#### [Work instructions]
Below you will find a set of lines. Repeat them all exactly.

⁂

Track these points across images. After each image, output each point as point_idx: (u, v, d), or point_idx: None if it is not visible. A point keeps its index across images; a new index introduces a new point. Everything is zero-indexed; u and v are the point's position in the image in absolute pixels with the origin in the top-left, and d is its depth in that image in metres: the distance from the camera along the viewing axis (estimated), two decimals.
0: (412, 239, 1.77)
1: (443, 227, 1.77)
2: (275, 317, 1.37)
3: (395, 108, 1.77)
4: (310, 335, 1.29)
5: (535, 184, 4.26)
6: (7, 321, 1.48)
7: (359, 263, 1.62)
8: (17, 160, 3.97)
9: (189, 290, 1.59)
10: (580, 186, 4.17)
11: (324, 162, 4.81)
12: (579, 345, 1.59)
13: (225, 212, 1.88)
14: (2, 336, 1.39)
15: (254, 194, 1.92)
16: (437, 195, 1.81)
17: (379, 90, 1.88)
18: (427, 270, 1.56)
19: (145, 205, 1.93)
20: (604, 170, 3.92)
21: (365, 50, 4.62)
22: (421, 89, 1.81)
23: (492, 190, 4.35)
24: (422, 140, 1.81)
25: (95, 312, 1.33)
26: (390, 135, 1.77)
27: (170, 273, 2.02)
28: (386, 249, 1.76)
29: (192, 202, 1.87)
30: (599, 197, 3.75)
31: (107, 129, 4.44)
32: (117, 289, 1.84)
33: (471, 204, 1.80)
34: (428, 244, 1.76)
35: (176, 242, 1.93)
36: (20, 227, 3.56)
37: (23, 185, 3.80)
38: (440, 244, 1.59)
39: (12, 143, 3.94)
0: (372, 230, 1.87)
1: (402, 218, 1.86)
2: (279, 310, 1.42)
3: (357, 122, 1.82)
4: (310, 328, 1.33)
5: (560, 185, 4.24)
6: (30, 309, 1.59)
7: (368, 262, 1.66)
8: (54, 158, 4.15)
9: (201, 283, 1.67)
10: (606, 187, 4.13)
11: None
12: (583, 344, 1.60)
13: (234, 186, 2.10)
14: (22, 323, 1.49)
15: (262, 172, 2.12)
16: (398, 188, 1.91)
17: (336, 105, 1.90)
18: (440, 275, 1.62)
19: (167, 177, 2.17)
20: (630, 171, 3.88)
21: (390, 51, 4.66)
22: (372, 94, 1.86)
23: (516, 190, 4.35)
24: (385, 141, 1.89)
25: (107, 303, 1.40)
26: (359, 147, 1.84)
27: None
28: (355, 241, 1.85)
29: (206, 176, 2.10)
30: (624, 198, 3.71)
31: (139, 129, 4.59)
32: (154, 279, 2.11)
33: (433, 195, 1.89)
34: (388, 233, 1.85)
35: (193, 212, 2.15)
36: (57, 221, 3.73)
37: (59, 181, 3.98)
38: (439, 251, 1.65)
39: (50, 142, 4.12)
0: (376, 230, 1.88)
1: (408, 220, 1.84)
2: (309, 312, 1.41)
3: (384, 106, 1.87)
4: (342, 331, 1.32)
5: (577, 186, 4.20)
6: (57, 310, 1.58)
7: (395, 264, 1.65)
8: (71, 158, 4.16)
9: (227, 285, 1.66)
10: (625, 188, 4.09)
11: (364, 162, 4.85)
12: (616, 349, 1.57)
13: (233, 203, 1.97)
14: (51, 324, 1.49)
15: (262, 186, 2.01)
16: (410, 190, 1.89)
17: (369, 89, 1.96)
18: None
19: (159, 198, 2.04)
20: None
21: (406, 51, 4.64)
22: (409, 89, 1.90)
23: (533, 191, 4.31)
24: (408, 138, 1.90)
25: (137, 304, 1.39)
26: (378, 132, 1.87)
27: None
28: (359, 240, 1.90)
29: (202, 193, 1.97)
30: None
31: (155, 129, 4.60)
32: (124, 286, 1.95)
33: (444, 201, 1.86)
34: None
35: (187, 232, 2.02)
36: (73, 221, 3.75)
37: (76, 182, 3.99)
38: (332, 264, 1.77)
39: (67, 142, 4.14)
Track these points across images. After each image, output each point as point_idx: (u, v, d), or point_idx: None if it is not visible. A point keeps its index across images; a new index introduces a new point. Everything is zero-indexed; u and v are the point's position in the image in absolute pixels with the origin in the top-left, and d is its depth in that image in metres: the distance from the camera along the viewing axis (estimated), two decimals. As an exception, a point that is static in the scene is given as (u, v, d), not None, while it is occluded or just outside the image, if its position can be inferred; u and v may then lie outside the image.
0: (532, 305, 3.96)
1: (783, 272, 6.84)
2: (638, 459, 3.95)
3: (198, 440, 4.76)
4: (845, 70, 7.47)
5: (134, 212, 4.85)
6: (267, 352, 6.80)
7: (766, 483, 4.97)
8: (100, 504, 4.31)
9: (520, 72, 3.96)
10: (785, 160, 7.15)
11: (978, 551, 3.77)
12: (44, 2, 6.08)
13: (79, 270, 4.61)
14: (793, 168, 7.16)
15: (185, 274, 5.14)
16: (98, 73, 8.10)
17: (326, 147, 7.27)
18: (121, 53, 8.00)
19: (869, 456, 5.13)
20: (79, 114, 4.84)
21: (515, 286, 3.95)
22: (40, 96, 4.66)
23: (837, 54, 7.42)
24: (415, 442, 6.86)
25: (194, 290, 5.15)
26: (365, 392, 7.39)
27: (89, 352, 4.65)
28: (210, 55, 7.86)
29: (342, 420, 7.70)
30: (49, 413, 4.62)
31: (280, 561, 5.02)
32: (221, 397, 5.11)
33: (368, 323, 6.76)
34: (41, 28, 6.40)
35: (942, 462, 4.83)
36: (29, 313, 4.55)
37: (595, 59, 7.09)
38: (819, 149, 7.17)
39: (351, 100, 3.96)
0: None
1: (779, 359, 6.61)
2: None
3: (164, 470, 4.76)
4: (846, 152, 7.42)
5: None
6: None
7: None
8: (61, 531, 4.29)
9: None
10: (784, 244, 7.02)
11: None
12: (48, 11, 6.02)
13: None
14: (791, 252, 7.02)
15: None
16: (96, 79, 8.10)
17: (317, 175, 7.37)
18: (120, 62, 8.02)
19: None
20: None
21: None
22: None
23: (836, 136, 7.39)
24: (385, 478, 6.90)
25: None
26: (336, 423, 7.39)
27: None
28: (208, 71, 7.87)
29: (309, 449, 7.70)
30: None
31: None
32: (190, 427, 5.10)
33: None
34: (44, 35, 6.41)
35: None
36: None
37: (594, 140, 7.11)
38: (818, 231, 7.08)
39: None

⁂

#### [Worked solution]
Track these points across images. After each image, output each point as point_idx: (u, v, d), or point_idx: None if it is not visible. A point keeps its index across images; a new index introduces a new point. Everything is zero-indexed; u and v are the point's position in the image in absolute pixels with the origin in the top-left, and d is its depth in that image in metres: the distance from the camera along the viewing axis (estimated), two decimals.
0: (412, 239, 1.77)
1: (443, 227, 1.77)
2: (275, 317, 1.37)
3: (395, 108, 1.77)
4: (310, 335, 1.29)
5: (535, 184, 4.26)
6: (7, 321, 1.48)
7: (359, 263, 1.62)
8: (17, 160, 3.97)
9: (189, 290, 1.59)
10: (580, 186, 4.17)
11: (324, 162, 4.81)
12: (579, 345, 1.59)
13: (225, 212, 1.88)
14: (2, 336, 1.39)
15: (254, 194, 1.92)
16: (437, 195, 1.81)
17: (379, 90, 1.88)
18: (427, 270, 1.56)
19: (145, 205, 1.93)
20: (604, 170, 3.92)
21: (365, 50, 4.62)
22: (421, 89, 1.81)
23: (492, 190, 4.35)
24: (422, 140, 1.81)
25: (95, 312, 1.33)
26: (390, 135, 1.77)
27: (170, 273, 2.02)
28: (386, 249, 1.76)
29: (192, 202, 1.87)
30: (599, 197, 3.75)
31: (107, 129, 4.44)
32: (117, 289, 1.84)
33: (471, 204, 1.80)
34: (428, 244, 1.76)
35: (176, 242, 1.93)
36: (20, 227, 3.56)
37: (23, 185, 3.80)
38: (440, 244, 1.59)
39: (12, 143, 3.94)
0: (372, 230, 1.87)
1: (402, 218, 1.86)
2: (279, 310, 1.42)
3: (357, 122, 1.82)
4: (310, 328, 1.33)
5: (560, 185, 4.24)
6: (30, 309, 1.59)
7: (368, 262, 1.66)
8: (54, 158, 4.15)
9: (201, 283, 1.67)
10: (606, 187, 4.13)
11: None
12: (583, 344, 1.60)
13: (234, 186, 2.10)
14: (22, 323, 1.49)
15: (262, 172, 2.12)
16: (398, 188, 1.91)
17: (336, 105, 1.90)
18: (440, 275, 1.62)
19: (167, 177, 2.17)
20: (630, 171, 3.88)
21: (390, 51, 4.66)
22: (372, 94, 1.86)
23: (516, 190, 4.35)
24: (385, 141, 1.89)
25: (107, 303, 1.40)
26: (359, 147, 1.84)
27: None
28: (355, 241, 1.85)
29: (206, 176, 2.10)
30: (624, 198, 3.71)
31: (139, 129, 4.59)
32: (154, 279, 2.11)
33: (433, 195, 1.89)
34: (388, 233, 1.85)
35: (193, 212, 2.15)
36: (57, 221, 3.73)
37: (59, 181, 3.98)
38: (439, 251, 1.65)
39: (50, 142, 4.12)
0: (376, 230, 1.88)
1: (408, 220, 1.84)
2: (309, 312, 1.41)
3: (384, 106, 1.87)
4: (342, 331, 1.32)
5: (577, 186, 4.20)
6: (57, 310, 1.58)
7: (395, 264, 1.65)
8: (71, 158, 4.16)
9: (227, 285, 1.66)
10: (625, 188, 4.09)
11: (364, 162, 4.85)
12: (616, 349, 1.57)
13: (233, 203, 1.97)
14: (51, 324, 1.49)
15: (262, 186, 2.01)
16: (410, 190, 1.89)
17: (369, 89, 1.96)
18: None
19: (159, 198, 2.04)
20: None
21: (406, 51, 4.64)
22: (409, 89, 1.90)
23: (533, 191, 4.31)
24: (408, 138, 1.90)
25: (137, 304, 1.39)
26: (378, 132, 1.87)
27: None
28: (359, 240, 1.90)
29: (202, 193, 1.97)
30: None
31: (155, 129, 4.60)
32: (124, 286, 1.95)
33: (444, 201, 1.86)
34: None
35: (187, 232, 2.02)
36: (73, 221, 3.75)
37: (76, 182, 3.99)
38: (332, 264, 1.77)
39: (67, 142, 4.14)
Track these points across images. After each image, output each point as point_idx: (u, v, d), or point_idx: None if it is not visible. A point keeps its index across images; a new index introduces a new point. Everything is zero-indexed; u and v are the point's position in the image in absolute pixels with the origin in the top-left, and d is its depth in that image in metres: the distance from the camera along the viewing axis (estimated), two decimals. As an exception, a point that is static in the scene is given as (u, v, d), not None, while it is occluded or just outside the image, if its position can be inferred; u and v may then lie outside the image.
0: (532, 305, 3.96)
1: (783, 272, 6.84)
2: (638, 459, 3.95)
3: (198, 440, 4.76)
4: (845, 70, 7.47)
5: (134, 212, 4.85)
6: (267, 352, 6.80)
7: (766, 483, 4.97)
8: (100, 504, 4.31)
9: (520, 72, 3.96)
10: (785, 160, 7.15)
11: (978, 551, 3.77)
12: (44, 2, 6.08)
13: (79, 270, 4.61)
14: (793, 168, 7.16)
15: (185, 274, 5.14)
16: (98, 73, 8.10)
17: (326, 147, 7.27)
18: (121, 53, 8.00)
19: (869, 456, 5.13)
20: (79, 114, 4.84)
21: (515, 286, 3.95)
22: (40, 96, 4.66)
23: (837, 54, 7.42)
24: (415, 442, 6.86)
25: (194, 290, 5.15)
26: (365, 392, 7.39)
27: (89, 352, 4.65)
28: (210, 55, 7.86)
29: (342, 420, 7.70)
30: (49, 413, 4.62)
31: (280, 561, 5.02)
32: (221, 397, 5.11)
33: (368, 323, 6.76)
34: (41, 28, 6.40)
35: (942, 462, 4.83)
36: (29, 313, 4.55)
37: (595, 59, 7.09)
38: (819, 149, 7.17)
39: (351, 100, 3.96)
0: None
1: (779, 359, 6.61)
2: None
3: (164, 470, 4.76)
4: (846, 152, 7.42)
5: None
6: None
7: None
8: (61, 531, 4.29)
9: None
10: (784, 244, 7.02)
11: None
12: (48, 11, 6.02)
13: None
14: (791, 252, 7.02)
15: None
16: (96, 79, 8.10)
17: (317, 175, 7.37)
18: (120, 62, 8.02)
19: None
20: None
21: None
22: None
23: (836, 136, 7.39)
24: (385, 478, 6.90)
25: None
26: (336, 423, 7.39)
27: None
28: (208, 71, 7.87)
29: (309, 449, 7.70)
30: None
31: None
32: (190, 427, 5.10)
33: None
34: (44, 35, 6.41)
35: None
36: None
37: (594, 140, 7.11)
38: (818, 231, 7.08)
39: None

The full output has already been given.